Eight years later, Ballybofey’s Brian Anderson would have his shot at the big time when selected for the Irish team travelling to Tokyo that autumn. With the class of 2021 currently stepping up preparations for the rescheduled Games in the Japanese capital, Anderson’s tale takes on an added significance for the year that’s in it.
He moved to London in 1958 and in May 1964, the year of the first Tokyo Olympics, he toppled Melbourne gold medallist Dick McTaggart in the ABAs to put himself in the frame for selection on the Great Britain team.
However, after Andreson suffered a controversial defeat to Robert Taylor in the light-welterweight final, McTaggart’s pedigree earned him the nod when the final call was made.
All was not lost for southpaw Anderson, though, as just a month before the Games he was surprisingly drafted in to replace the injured Jim Neill on the Irish team.
He lost out on a narrow 3-2 decision to Nol Touch, having been floored in the first minute by the tough Cambodian – though commentator Harry Carpenter was still stunned by the decision, believing Anderson had done enough despite that early setback.
Alongside team coach Harry Enright, Anderson would go on to work the corner of good friend Jim McCourt as he went on to claim a bronze medal.
Into the 1970s and Ballyshannon man Paddy Doherty tells the story of the day he boxed on Muhammad Ali’s undercard, the first fight on the infamous Al ‘Blue’ Lewis show at Croke Park, while another highlight is how referee Jimmy Devlin – a native of Clonmany – found himself rubbing shoulders with the great and the good Stateside. It is remarkable stuff.
The rise to prominence and continuing career of Jason Quigley is another cornerstone of the book, thanks largely to the author’s personal relationship with the Ballybofey boxer. In McNulty’s early days on the journalistic beat, Quigley’s star was on the rise.
The pair became acquainted, then became friends, and now McNulty is publicist for a man determined to force his way back into the world middleweight title shake-up under the guidance of the great Andy Lee (who provides the foreword to the book).
McNulty has been there for every step of the journey, and watched on with pride as Quigley swept to European Championship gold in 2013 – despite having previously been seen as Ireland’s number two at 75kg, behind 2012 Olympian Darren O’Neill.
When he returned home from the World Championships in Kazakhstan with a silver medal around his neck months later, there was no longer a debate to be had.
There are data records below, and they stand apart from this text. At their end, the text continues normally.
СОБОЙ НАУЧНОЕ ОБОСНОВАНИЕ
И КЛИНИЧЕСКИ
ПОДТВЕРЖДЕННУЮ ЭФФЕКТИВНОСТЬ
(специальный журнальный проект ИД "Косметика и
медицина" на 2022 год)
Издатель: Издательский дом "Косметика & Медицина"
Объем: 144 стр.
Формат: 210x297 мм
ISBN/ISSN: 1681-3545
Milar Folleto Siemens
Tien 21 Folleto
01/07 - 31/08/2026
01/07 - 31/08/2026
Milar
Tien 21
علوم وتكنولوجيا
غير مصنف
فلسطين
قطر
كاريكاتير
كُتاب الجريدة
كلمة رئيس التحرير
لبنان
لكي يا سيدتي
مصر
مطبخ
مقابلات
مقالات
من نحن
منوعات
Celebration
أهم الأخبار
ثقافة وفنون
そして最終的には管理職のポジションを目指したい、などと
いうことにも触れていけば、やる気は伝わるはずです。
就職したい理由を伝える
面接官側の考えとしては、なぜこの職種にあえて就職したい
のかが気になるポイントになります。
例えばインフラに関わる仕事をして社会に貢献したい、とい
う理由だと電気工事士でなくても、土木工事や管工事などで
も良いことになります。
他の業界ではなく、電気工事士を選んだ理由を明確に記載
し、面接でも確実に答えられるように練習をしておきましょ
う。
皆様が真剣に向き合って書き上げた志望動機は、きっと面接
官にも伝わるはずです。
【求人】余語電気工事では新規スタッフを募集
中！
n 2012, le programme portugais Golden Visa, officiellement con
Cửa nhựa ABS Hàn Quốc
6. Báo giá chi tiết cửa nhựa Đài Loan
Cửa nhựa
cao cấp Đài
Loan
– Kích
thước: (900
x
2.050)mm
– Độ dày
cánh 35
Unfortunately Irish amateur boxing’s loss would become the professional world’s gain when Quigley was snapped up by Oscar De La Hoya’s Golden Boy Promotions and, after an injury-hit couple of years, the 29-year-old has big plans for the future.
There is so much more contained within these pages that it is barely possible to do it justice - I never even got around to Joe Frazier’s band ‘The Knockouts’ and the night they flopped in Carndonagh.